Beginning with the line of the entries below that holds "Anonymous said..." and ending with the line that holds "como OTF, TTF", transcribe each line exactly as written. Pictures stay out.

[Extracted page text data]

-- -- --

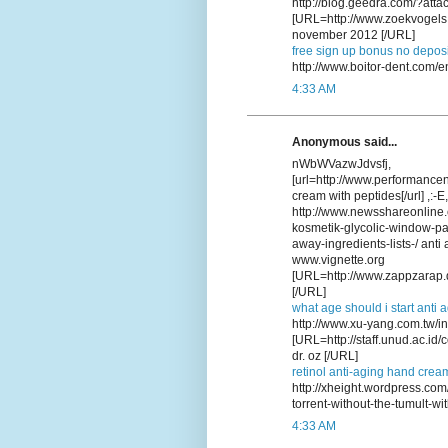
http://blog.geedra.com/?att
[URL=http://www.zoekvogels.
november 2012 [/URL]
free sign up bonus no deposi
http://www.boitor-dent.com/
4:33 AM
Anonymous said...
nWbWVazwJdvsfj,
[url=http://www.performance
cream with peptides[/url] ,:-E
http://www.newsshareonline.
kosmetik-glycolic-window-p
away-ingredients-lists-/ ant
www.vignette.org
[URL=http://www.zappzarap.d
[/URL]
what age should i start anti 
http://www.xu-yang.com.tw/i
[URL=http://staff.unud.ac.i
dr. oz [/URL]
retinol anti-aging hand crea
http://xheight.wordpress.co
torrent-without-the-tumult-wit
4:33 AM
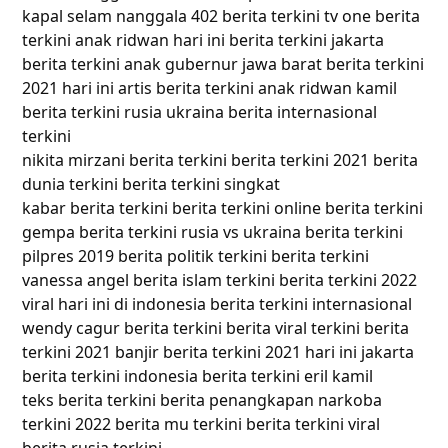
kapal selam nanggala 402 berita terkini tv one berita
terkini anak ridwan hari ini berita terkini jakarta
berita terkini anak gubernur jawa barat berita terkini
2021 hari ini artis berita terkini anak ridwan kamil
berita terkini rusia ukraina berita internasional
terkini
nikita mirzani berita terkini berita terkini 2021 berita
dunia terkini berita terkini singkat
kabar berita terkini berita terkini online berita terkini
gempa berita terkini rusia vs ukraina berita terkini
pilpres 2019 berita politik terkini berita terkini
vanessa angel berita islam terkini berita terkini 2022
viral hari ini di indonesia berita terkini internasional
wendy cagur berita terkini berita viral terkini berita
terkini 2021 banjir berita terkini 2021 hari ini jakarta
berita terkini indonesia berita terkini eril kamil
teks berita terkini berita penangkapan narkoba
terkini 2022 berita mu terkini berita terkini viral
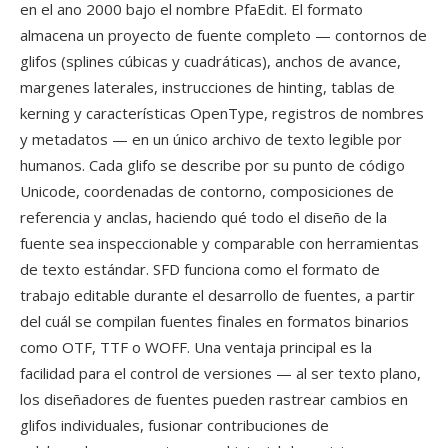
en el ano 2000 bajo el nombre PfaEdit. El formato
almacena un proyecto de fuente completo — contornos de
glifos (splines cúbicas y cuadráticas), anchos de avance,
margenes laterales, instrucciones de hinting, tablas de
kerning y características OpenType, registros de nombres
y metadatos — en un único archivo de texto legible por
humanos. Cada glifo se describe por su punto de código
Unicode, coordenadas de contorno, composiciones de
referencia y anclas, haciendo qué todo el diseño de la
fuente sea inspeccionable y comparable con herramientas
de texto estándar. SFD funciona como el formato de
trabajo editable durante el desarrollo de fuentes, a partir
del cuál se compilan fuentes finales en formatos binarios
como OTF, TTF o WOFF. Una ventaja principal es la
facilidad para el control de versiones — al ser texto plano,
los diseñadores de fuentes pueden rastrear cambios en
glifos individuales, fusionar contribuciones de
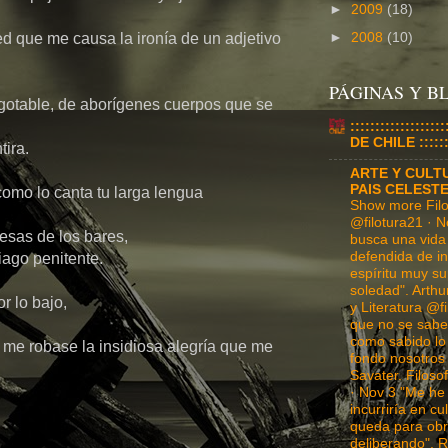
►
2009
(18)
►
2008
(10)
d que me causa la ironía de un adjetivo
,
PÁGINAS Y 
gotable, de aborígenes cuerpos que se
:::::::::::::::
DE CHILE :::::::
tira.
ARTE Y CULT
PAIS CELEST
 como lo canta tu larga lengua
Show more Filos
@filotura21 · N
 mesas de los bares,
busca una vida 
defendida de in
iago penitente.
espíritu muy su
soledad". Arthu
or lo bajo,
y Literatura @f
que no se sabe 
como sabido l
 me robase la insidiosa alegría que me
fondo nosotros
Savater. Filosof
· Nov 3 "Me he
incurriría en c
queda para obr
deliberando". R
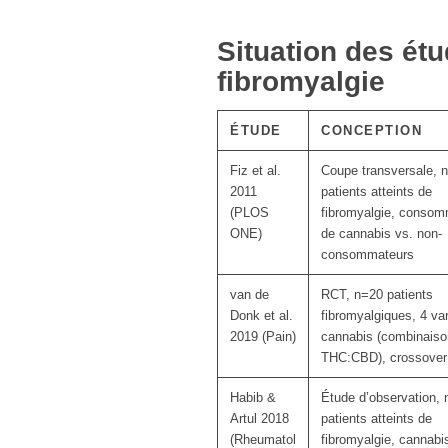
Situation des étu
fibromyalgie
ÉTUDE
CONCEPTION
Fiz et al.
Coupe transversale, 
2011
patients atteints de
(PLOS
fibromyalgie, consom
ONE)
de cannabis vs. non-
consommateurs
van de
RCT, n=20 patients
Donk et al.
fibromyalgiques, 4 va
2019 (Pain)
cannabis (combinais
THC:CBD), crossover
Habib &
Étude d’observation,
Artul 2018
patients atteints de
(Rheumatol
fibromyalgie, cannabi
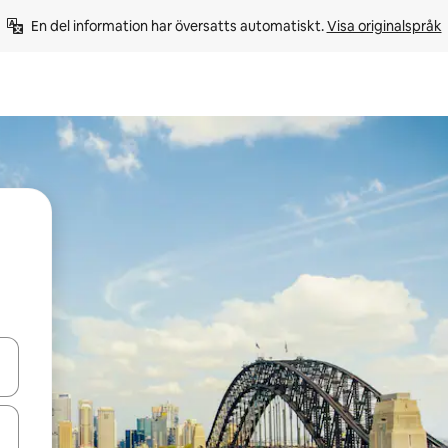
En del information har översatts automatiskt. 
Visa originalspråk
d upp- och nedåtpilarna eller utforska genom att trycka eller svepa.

-- -- --

■ **Task solution**:
Anonymous said...
nWbWVazwJdvsfj,
[url=http://www.performance
cream with peptides[/url] ,:-E
http://www.newsshareonline.
kosmetik-glycolic-window-p
away-ingredients-lists-/ ant
www.vignette.org
[URL=http://www.zappzarap.d
[/URL]
what age should i start anti 
http://www.xu-yang.com.tw/i
[URL=http://staff.unud.ac.i
dr. oz [/URL]
retinol anti-aging hand crea
http://xheight.wordpress.co
torrent-without-the-tumult-wit
4:33 AM
kapal selam nanggala 402 berita terkini tv one berita
terkini anak ridwan hari ini berita terkini jakarta
berita terkini anak gubernur jawa barat berita terkini
2021 hari ini artis berita terkini anak ridwan kamil
berita terkini rusia ukraina berita internasional
terkini
nikita mirzani berita terkini berita terkini 2021 berita
dunia terkini berita terkini singkat
kabar berita terkini berita terkini online berita terkini
gempa berita terkini rusia vs ukraina berita terkini
pilpres 2019 berita politik terkini berita terkini
vanessa angel berita islam terkini berita terkini 2022
viral hari ini di indonesia berita terkini internasional
wendy cagur berita terkini berita viral terkini berita
terkini 2021 banjir berita terkini 2021 hari ini jakarta
berita terkini indonesia berita terkini eril kamil
teks berita terkini berita penangkapan narkoba
terkini 2022 berita mu terkini berita terkini viral
en el ano 2000 bajo el nombre PfaEdit. El formato
almacena un proyecto de fuente completo — contornos de
glifos (splines cúbicas y cuadráticas), anchos de avance,
margenes laterales, instrucciones de hinting, tablas de
kerning y características OpenType, registros de nombres
y metadatos — en un único archivo de texto legible por
humanos. Cada glifo se describe por su punto de código
Unicode, coordenadas de contorno, composiciones de
referencia y anclas, haciendo qué todo el diseño de la
fuente sea inspeccionable y comparable con herramientas
de texto estándar. SFD funciona como el formato de
trabajo editable durante el desarrollo de fuentes, a partir
del cuál se compilan fuentes finales en formatos binarios
como OTF, TTF o WOFF. Una ventaja principal es la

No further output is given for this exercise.